So here’s a question: what country has, at the moment, one of the strongest banking systems in the world?
Everyone who said Lebanon, pat yourself on the back.
Today’s LA Times profiles Riad Toufic Salame, the Lebanese counterpart to Ben Bernanke. Salame made the unpopular (at the time) decision in 2005 to forbid Lebanese banks to invest in mortgage-backed securities.
In 2005, he defied pressure from the Lebanese business community and bucked international trends to issue what now looks like a prophetic decree: a blanket order barring any bank in his country from investing in mortgage-backed securities, which contributed to the most dramatic collapse of financial institutions since the Great Depression.

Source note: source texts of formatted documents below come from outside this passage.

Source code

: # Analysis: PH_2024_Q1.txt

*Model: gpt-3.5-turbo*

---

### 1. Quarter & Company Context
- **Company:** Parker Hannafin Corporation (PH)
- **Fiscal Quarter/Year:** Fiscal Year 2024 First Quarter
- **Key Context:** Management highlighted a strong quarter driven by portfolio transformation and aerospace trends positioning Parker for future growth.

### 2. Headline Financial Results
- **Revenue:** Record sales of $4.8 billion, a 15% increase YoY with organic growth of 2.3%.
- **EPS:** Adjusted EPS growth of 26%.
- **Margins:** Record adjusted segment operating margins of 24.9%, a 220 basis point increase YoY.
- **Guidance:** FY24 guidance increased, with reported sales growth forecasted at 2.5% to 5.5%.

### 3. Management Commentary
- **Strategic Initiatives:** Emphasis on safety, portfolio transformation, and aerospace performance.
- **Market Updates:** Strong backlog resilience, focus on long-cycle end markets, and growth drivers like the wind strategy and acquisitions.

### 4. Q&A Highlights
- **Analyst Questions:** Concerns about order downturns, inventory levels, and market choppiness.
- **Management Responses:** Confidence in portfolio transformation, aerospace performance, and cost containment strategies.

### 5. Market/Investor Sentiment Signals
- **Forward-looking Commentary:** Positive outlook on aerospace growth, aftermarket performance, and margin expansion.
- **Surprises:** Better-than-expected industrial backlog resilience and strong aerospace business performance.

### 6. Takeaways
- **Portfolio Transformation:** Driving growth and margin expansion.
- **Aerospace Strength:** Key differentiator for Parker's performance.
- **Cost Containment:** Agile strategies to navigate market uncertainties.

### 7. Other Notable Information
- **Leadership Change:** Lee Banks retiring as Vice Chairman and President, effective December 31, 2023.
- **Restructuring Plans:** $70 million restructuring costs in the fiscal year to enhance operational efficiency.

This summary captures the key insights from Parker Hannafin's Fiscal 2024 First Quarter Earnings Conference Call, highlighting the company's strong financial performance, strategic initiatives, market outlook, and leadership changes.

So as major banks in America and Europe were shuttered or partly nationalized and thousands of people in the U.S. financial sector were laid off, Lebanon’s banks had one of their best years ever.
Billions in cash continue to pour in to the relative safety of Lebanese savings accounts, with comfy but not extravagant yields of 6%. A nation shunned for years as the quintessential failed state has become a pretty safe bet, or as safe a bet as investors are likely to find in this climate.
Here’s the thing: lots of people knew that mortgage-backed securities were crap.
Sadly, none of them in this country had the power to do anything about it.